Sadece Aksaray Üniversitesinin talepte bulunması halinde Selçuk Üniversitesi de uygun görürse (muvafakat diyoruz) KURUMLARARASI ATAMA işlemi ile yılda 5-10 işlem tesis edilebilir. Bu da sorunu çözmediği gibi tesis edilen 5-10 işlemin mahiyeti devlete güveni zedelemekte, çalışma barışını bozmaktadır.

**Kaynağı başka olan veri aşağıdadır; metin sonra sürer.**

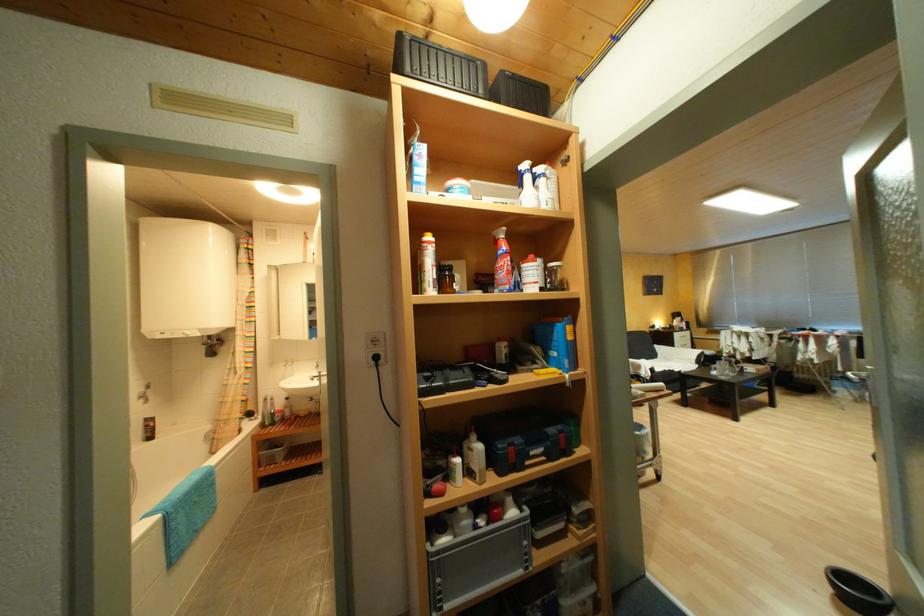
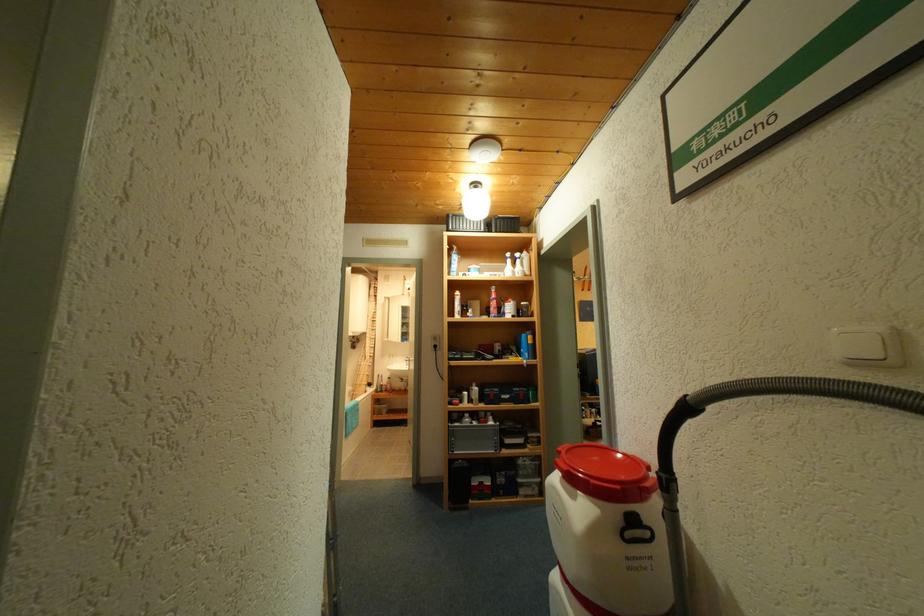
Locate, in the second image, the point that corresponds to (x=541, y=274) in the first image.

(518, 309)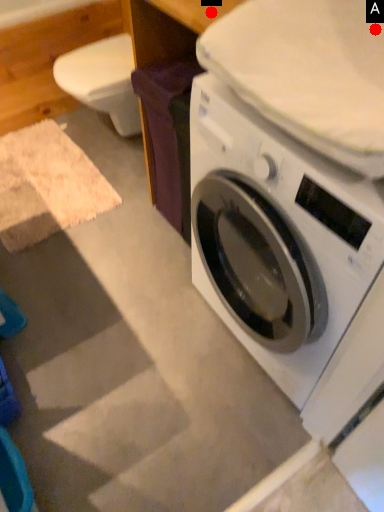
Question: Two points are circled on the image, labeled by A and B beside each circle. Which of the following is the closest to the observer?

Choices:
 (A) A is closer
 (B) B is closer

Answer: (A)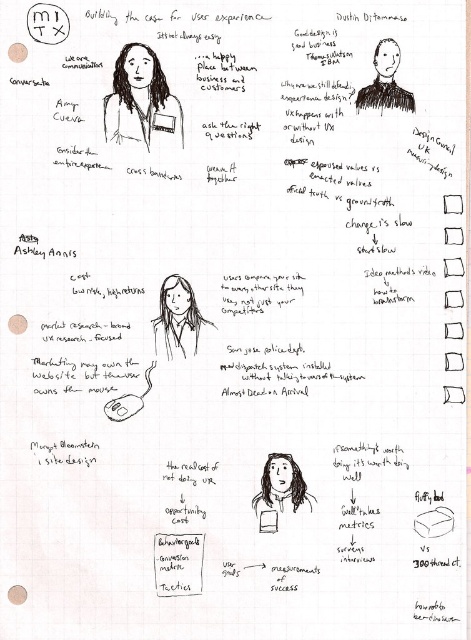
Between matte black jacket at upper left and matte black shirt at center, which one has more height?

With more height is matte black jacket at upper left.

The image size is (471, 640). In order to click on matte black jacket at upper left in this screenshot , I will do `click(140, 99)`.

Locate an element on the screen. matte black jacket at upper left is located at coordinates (140, 99).

Between matte black hair at center and white paper at center, which one appears on the right side from the viewer's perspective?

matte black hair at center is more to the right.

Can you confirm if matte black hair at center is positioned below white paper at center?

No.

Is point (285, 509) closer to camera compared to point (259, 524)?

No, it is behind (259, 524).

In order to click on matte black hair at center in this screenshot , I will do `click(282, 486)`.

Who is shorter, matte black jacket at upper left or matte black hair at center?

Standing shorter between the two is matte black hair at center.

Can you confirm if matte black jacket at upper left is wider than matte black hair at center?

Correct, the width of matte black jacket at upper left exceeds that of matte black hair at center.

Identify the location of matte black jacket at upper left. This screenshot has width=471, height=640. (140, 99).

In order to click on matte black jacket at upper left in this screenshot , I will do (140, 99).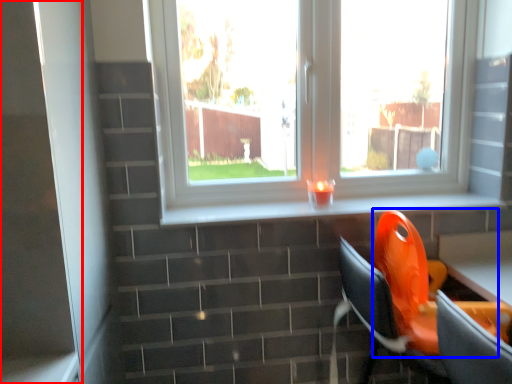
Question: Among these objects, which one is nearest to the camera, screen door (highlighted by a red box) or swivel chair (highlighted by a blue box)?

Choices:
 (A) screen door
 (B) swivel chair

Answer: (A)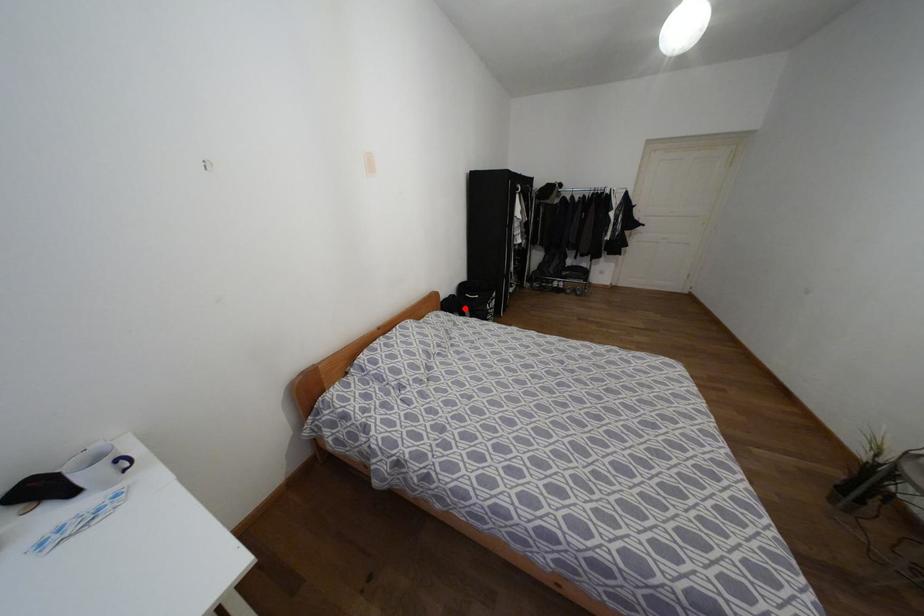
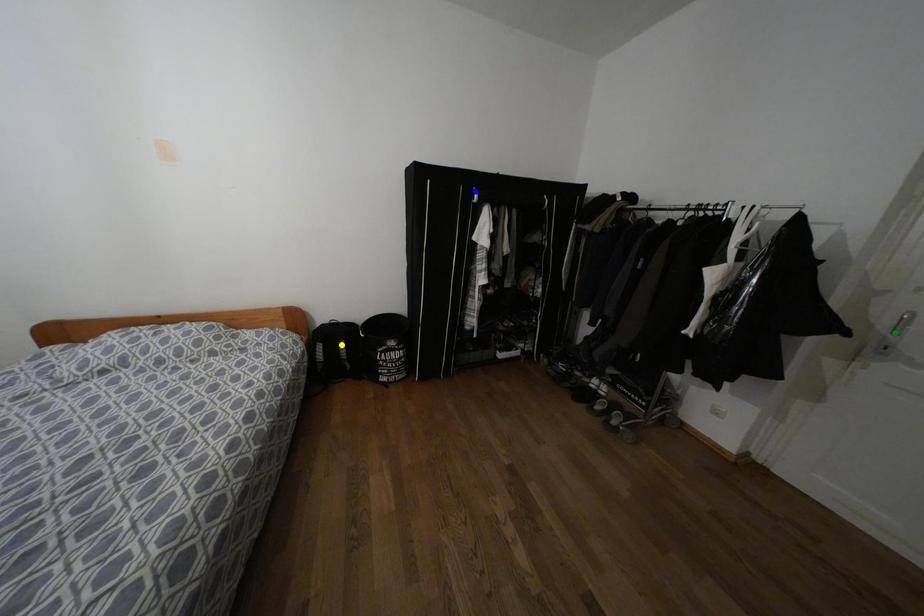
Question: I am providing you with two images of the same scene from different viewpoints. A red point is marked on the first image. You are given multiple points on the second image. Which point in image 2 is actually the same real-world point as the red point in image 1?

Choices:
 (A) yellow point
 (B) blue point
 (C) green point

Answer: (A)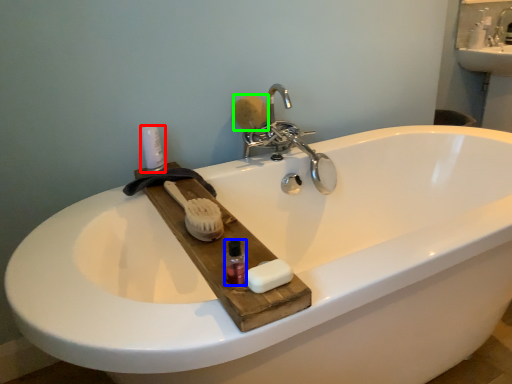
Question: Which is farther away from toiletry (highlighted by a red box)? mouthwash (highlighted by a blue box) or soap (highlighted by a green box)?

Choices:
 (A) mouthwash
 (B) soap

Answer: (A)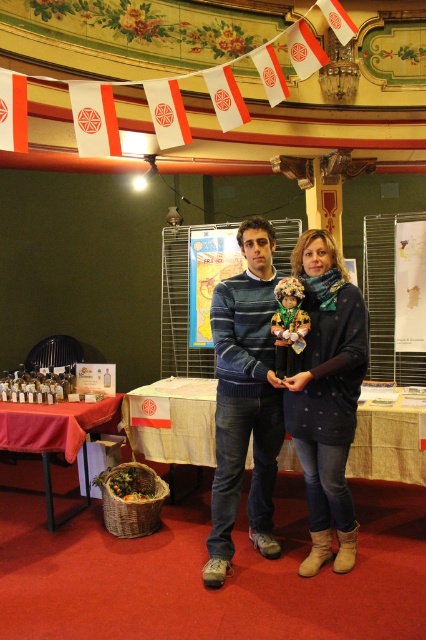
Which is behind, point (143, 444) or point (69, 424)?

Positioned behind is point (143, 444).

Is point (201, 438) positioned after point (42, 444)?

Yes.

Where is `wooden table at center`? wooden table at center is located at coordinates (176, 422).

Is knit sweater at center smaller than wooden table at center?

Correct, knit sweater at center occupies less space than wooden table at center.

Between knit sweater at center and wooden table at center, which one has less height?

wooden table at center is shorter.

Which is behind, point (339, 403) or point (397, 464)?

The point (397, 464) is behind.

Image resolution: width=426 pixels, height=640 pixels. I want to click on knit sweater at center, so click(330, 392).

Can you confirm if knit sweater at center is positioned below red fabric table at lower left?

No.

Find the location of a particular element. The height and width of the screenshot is (640, 426). knit sweater at center is located at coordinates (330, 392).

Describe the element at coordinates (330, 392) in the screenshot. The width and height of the screenshot is (426, 640). I see `knit sweater at center` at that location.

The image size is (426, 640). Find the location of `knit sweater at center`. knit sweater at center is located at coordinates (330, 392).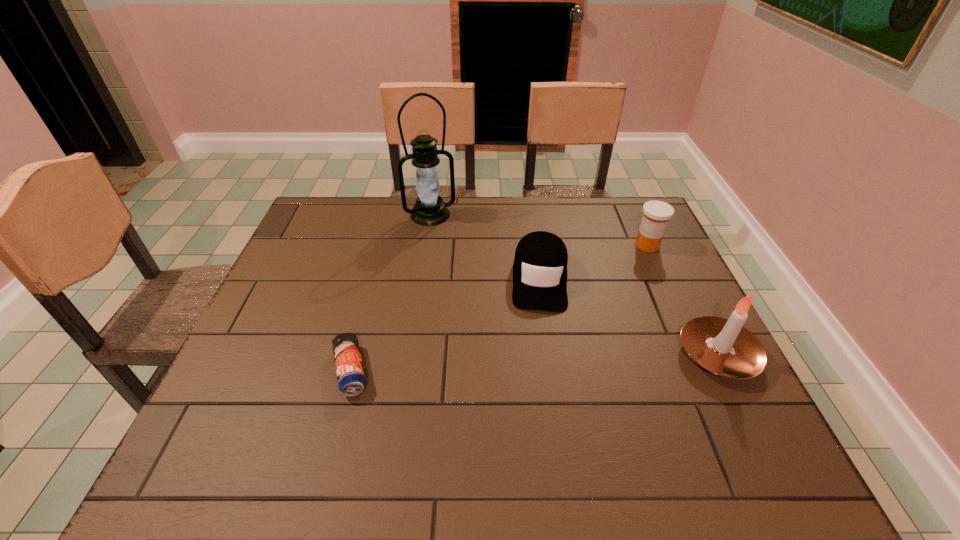
Where is `free space that is in between the beer can and the tallest object`? free space that is in between the beer can and the tallest object is located at coordinates (391, 293).

Point out which object is positioned as the second nearest to the farthest object. Please provide its 2D coordinates. Your answer should be formatted as a tuple, i.e. [(x, y)], where the tuple contains the x and y coordinates of a point satisfying the conditions above.

[(351, 379)]

Find the location of a particular element. The width and height of the screenshot is (960, 540). the closest object to the cap is located at coordinates tap(430, 209).

At what (x,y) coordinates should I click in order to perform the action: click on vacant space that satisfies the following two spatial constraints: 1. on the back side of the cap; 2. on the right side of the shortest object. Please return your answer as a coordinate pair (x, y). Looking at the image, I should click on (374, 279).

Locate an element on the screen. Image resolution: width=960 pixels, height=540 pixels. free space that satisfies the following two spatial constraints: 1. on the front side of the farthest object; 2. on the left side of the third object from right to left is located at coordinates coord(420,279).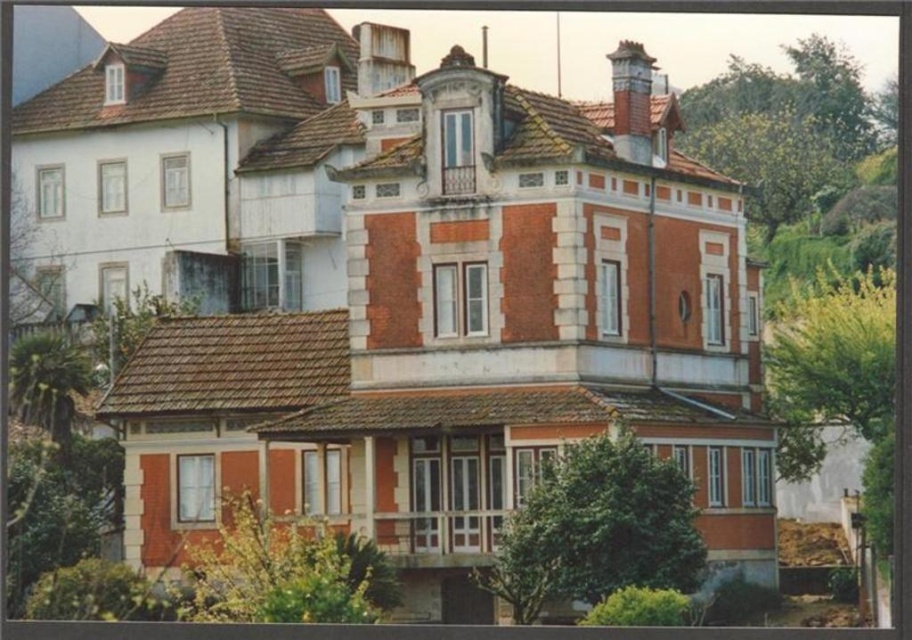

Üniversite idari personelinin tayin sorunu ilgili çalışmalar 2022 yılı altıncı ayından itibaren hız kazandı, bir noktaya geldi. Bu yıl içinde çözüleceği değerlendiriliyor, çözülmeli. Parçalanmış aile dramına son vermek için son şansımız olabilir, mücadeleye devam edilmeli.

Eminim, şu an soruyorsunuz bu, bu kadar zor mu?

Evet, üniversite idari personelin tayin hakkı sadece parçalanmış aile dramına son vermekle kalmayacak üniversiteleri yeniden kodlayacak bir süreci de başlatacaktır. Bağımsızlığa alışmış, kimseye hesap vermeyen üniversite yönetimlerini insan kaynakları bağlamında birbirine bağlayacaktır. Tayin hakkı olan idari personel, üniversite yöneticilerinin verdiği hukuk dışı emirlere direnebilecektir. Üniversite yönetimlerini hukuk içinde tutacaktır.

Sorunun çözümü için siyaseti ve bürokrasiyi ikna süreçlerimiz devam ediyor, yarım bir çözüm değil, bütünlükçü bir çözüm için mücadele ediyoruz.

Üniversite İdari Personelinin tayin sorununda bıçak kemiğe dayandı. Devlet sözünü yere düşürmez, 6. Dönem Toplu Sözleşmenin gereği yapılmalıdır. Tüm taraflar bu insani drama son vermek için önümüzdeki süreci değerlendirmelidir.

Son bir hususta;

Bazı sendikamsı yapıların kendilerini göstermek için, fark ettirmek için rijit, hatta üniversiteler ile çalışanlar arasında husumet üreten çözüm de içermeyen paylaşımlarını görüyoruz.

Bu, apolitik sendikamsı kurgunun 2023 sonrası konumlanma arayışıdır.

Bu, üniversite idari personelini Erdoğan karşıtı blokta konsolide etme arayışıdır.

Şükür ki üniversite idari personeli bu sorunları istismar eden, sorunlardan beslenen sendikamsı yapılara itibar etmiyor.

Ancak devlet de bu yapılara istismar alanı vermemeli.

Eğitim-Bir-Sen’in Kamu Davranışı Kontrolu işlevinden rahatsız olan bazı üniversite bürokratlarının bu sendikamsı yapılara verdiği desteği de 2023 sonrası konumlanma arayışı olarak görüyor ve not ediyoruz.